» EXTRAIT RETENU:
════════════════════
Le style néo-Queen Anne
Qu'est-ce que le style néo-Queen Anne? Il s'agit d'un style
architectural qui a très peu à voir avec Anne Stuart, la souveraine
du royaume de Grande-Bretagne, ou avec le style de bâtiments
construits durant son règne, de 1702 to 1714. Le style néo-Queen
Anne, qui date de la fin de l'époque victorienne, a surtout été
populaire entre 1890 et 1914. Le style, que l'on désigne parfois
comme le style « Renaissance libre », intègre des
éléments empruntés à différentes époques, notamment des façades
asymétriques, des lignes de toit irrégulières et très inclinées,
des pignons en façade, des corniches en saillie, des tours rondes
ou carrées en coin coiffées de tourelles, des fenêtres aux formes
inhabituelles, des vérandas enveloppantes, des montants élaborés,
des bardeaux en écailles de poisson, des textures détaillées et des
couleurs éclatantes.
Son caractère fantaisiste en a toujours fait un style difficile
à définir. D'ailleurs, on le désigne parfois comme un style
exubérant et excessif, sophistiqué et flamboyant. Bien qu'il soit
passé de mode au début du XXe siècle, le style
semble aujourd'hui avoir regagné en popularité, sans doute en
raison de son caractère accessible et évocateur de la période
victorienne, qui est peu à peu devenue partie intégrante de la
conscience collective.
Bon nombre de bâtiments de style
néo-Queen Anne ont été désignés lieux historiques nationaux.
Mentionnons notamment le lieu historique national de l'Édifice‑Central, important point
d'intérêt de la ville d'Ottawa, qui est un excellent exemple
d'architecture commerciale de style néo‑Queen Anne. Cet édifice de
six étages a été conçu selon les plans de
J. J. Browne, architecte d'Ottawa, pour abriter des
locaux commerciaux et des bureaux.
L'Édifice Central fait partie de l'arrondissement
historique de la Place de la Confédération, au centre‑ville
d'Ottawa. La diversité de ses matériaux comme la brique rouge, la
terre-cuite, les garnitures blanches et le métal participent à la
richesse des couleurs du bâtiment. Celles‑ci attirent l'attention
sur les surfaces et les textures qui sont des caractéristiques
importantes du style néo-Queen Anne. L'édifice comporte également
des fenêtres de tailles différentes; celles du rez-de-chaussée sont
très grandes, ce qui permet une plus grande visibilité de la
marchandise et un meilleur éclairage des espaces de bureau. Bien
qu'il existe d'autres édifices commerciaux de style néo-Queen Anne
au Canada, celui-ci se distingue par sa grande qualité
architecturale.
Le lieu historique national de la Résidence-H.-Vincent-Meredith est un
exemple particulièrement remarquable de résidence de style
néo‑Queen Anne au Canada. Située dans le quartier appelé le
« Mille carré doré » (« Golden Square Mile »),
cette résidence de deux étages et demi a été construite en 1897
pour Andrew Allen, associé de la très influente Allan Steamship
Company. Son toit à quatre versants très incliné percé de lucarnes
et de hautes souches de cheminées, sa ligne de toit élevée et de
forme irrégulière, sa composition asymétrique, la combinaison de
serliennes et de fenêtres en lancette, et sa tour ronde au toit
conique en font un exemple d'architecture exceptionnel. Cette
construction massive située à flanc de colline, endroit bien en
vue, a été conçue comme symbole frappant de l'optimisme, de la
richesse et du pouvoir qui caractérisaient la fin du
XIXe siècle.
════════════════════
» CONSIGNE A:
Dans l'extrait retenu sur le style néo-Queen Anne, reformulez sous forme de liste à puces le paragraphe commençant par « L'Édifice Central fait partie de l'arrondissement », en conservant ses faits essentiels.
» CONSIGNE B:
Traduisez en anglais la phrase suivante de l'extrait retenu : « Son caractère fantaisiste en a toujours fait un style difficile à définir. »
» CONSIGNE C:
D'après l'extrait retenu, selon les plans de quel architecte l'Édifice Central a-t-il été conçu ?

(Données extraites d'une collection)
════════════════════
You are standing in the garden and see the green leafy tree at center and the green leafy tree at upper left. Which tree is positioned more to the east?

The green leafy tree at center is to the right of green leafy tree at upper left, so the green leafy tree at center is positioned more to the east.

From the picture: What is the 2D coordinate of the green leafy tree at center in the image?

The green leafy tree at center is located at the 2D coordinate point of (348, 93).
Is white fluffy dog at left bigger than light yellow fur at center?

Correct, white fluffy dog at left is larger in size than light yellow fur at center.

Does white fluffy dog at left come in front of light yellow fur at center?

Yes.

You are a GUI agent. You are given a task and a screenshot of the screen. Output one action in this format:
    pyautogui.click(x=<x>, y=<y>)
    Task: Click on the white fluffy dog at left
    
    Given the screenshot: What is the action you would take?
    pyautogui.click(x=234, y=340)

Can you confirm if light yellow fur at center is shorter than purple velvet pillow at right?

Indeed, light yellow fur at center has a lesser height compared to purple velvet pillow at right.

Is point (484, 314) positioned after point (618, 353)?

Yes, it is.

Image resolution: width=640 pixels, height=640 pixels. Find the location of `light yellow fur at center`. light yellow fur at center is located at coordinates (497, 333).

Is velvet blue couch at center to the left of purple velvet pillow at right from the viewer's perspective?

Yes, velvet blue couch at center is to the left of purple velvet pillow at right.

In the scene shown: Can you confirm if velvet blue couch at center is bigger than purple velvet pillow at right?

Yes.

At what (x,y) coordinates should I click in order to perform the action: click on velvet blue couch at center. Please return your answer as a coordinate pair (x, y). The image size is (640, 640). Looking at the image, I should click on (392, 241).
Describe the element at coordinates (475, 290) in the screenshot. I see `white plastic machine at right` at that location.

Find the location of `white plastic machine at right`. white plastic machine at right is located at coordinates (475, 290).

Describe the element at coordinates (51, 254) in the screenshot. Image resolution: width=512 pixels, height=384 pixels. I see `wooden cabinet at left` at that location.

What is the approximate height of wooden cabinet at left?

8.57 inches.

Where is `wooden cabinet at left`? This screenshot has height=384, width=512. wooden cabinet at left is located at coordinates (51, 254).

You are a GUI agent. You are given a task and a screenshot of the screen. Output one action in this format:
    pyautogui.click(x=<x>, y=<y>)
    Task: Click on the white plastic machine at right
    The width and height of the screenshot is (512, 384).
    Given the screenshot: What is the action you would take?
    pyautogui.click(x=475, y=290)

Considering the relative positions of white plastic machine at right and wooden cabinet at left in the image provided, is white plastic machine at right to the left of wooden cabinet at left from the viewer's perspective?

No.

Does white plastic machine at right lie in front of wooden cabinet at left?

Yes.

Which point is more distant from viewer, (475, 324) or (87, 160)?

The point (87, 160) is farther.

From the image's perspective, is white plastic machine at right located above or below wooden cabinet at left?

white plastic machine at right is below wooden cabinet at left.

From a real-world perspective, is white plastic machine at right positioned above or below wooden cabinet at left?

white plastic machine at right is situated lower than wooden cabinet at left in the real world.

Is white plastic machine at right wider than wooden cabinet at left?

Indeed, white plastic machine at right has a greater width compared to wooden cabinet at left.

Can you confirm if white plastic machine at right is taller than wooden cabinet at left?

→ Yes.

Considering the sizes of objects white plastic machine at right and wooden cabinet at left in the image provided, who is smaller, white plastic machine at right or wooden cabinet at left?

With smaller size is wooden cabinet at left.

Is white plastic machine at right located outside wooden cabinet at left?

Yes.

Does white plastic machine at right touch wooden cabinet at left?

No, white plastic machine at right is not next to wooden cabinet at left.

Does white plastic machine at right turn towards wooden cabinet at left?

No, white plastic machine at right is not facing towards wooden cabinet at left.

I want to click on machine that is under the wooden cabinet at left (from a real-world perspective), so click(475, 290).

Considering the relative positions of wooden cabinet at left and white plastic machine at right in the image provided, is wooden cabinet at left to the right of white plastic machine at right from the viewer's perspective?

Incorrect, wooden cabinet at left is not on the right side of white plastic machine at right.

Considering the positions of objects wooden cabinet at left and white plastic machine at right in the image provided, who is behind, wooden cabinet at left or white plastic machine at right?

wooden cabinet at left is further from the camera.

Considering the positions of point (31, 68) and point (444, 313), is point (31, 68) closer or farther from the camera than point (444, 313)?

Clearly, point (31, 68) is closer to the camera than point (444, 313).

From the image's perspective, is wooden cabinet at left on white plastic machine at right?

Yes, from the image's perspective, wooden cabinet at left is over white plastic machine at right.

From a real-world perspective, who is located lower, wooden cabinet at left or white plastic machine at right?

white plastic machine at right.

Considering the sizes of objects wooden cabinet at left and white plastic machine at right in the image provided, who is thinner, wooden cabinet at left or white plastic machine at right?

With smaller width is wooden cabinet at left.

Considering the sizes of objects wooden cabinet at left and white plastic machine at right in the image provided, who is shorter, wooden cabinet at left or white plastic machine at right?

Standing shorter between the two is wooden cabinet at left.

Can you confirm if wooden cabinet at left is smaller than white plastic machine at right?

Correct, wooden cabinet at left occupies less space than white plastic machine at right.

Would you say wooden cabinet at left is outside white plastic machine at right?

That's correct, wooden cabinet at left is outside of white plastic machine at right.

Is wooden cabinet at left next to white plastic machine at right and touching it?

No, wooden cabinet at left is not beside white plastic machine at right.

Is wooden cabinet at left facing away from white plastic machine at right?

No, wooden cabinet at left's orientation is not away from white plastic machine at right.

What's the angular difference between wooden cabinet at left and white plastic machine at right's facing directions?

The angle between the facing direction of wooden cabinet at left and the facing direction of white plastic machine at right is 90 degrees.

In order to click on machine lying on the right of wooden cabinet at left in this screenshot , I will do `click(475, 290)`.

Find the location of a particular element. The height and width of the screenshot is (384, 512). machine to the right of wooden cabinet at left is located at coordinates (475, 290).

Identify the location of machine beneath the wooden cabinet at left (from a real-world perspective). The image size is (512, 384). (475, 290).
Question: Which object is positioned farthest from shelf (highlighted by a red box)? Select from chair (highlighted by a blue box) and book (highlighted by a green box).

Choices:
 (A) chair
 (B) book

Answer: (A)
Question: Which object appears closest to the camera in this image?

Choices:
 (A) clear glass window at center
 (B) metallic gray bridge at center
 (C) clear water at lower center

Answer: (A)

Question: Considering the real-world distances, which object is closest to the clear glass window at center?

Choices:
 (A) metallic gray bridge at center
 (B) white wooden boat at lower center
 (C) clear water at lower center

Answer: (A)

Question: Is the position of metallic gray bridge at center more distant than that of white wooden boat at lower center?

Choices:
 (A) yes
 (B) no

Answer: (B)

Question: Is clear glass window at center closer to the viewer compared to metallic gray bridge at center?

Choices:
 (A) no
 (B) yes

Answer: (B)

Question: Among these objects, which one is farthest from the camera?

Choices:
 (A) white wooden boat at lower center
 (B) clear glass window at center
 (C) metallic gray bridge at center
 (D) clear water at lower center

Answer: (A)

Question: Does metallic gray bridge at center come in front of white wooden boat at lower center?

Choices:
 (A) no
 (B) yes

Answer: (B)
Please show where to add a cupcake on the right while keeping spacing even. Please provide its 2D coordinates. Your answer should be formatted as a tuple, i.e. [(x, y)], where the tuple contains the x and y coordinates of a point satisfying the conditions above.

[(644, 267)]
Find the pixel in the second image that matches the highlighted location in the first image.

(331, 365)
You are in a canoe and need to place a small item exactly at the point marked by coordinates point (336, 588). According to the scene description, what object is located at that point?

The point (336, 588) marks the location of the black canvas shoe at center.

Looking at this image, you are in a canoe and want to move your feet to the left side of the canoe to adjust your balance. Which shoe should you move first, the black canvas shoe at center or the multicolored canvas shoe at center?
════════════════════
» CORRIGÉ DÉTAILLÉ A:
- L'Édifice Central fait partie de l'arrondissement historique de la Place de la Confédération, au centre-ville d'Ottawa.
- Ses matériaux variés (brique rouge, terre cuite, garnitures blanches, métal) contribuent à la richesse de ses couleurs.
- Ces couleurs attirent l'attention sur les surfaces et les textures, caractéristiques importantes du style néo-Queen Anne.
- Ses fenêtres sont de tailles différentes. Celles du rez-de-chaussée, très grandes, offrent une meilleure visibilité de la marchandise et un meilleur éclairage des bureaux.
- Parmi les édifices commerciaux néo-Queen Anne du Canada, il se distingue par sa grande qualité architecturale.

» CORRIGÉ DÉTAILLÉ B:
Its whimsical character has always made it a difficult style to define.

» CORRIGÉ DÉTAILLÉ C:
Selon les plans de J. J. Browne, architecte d'Ottawa.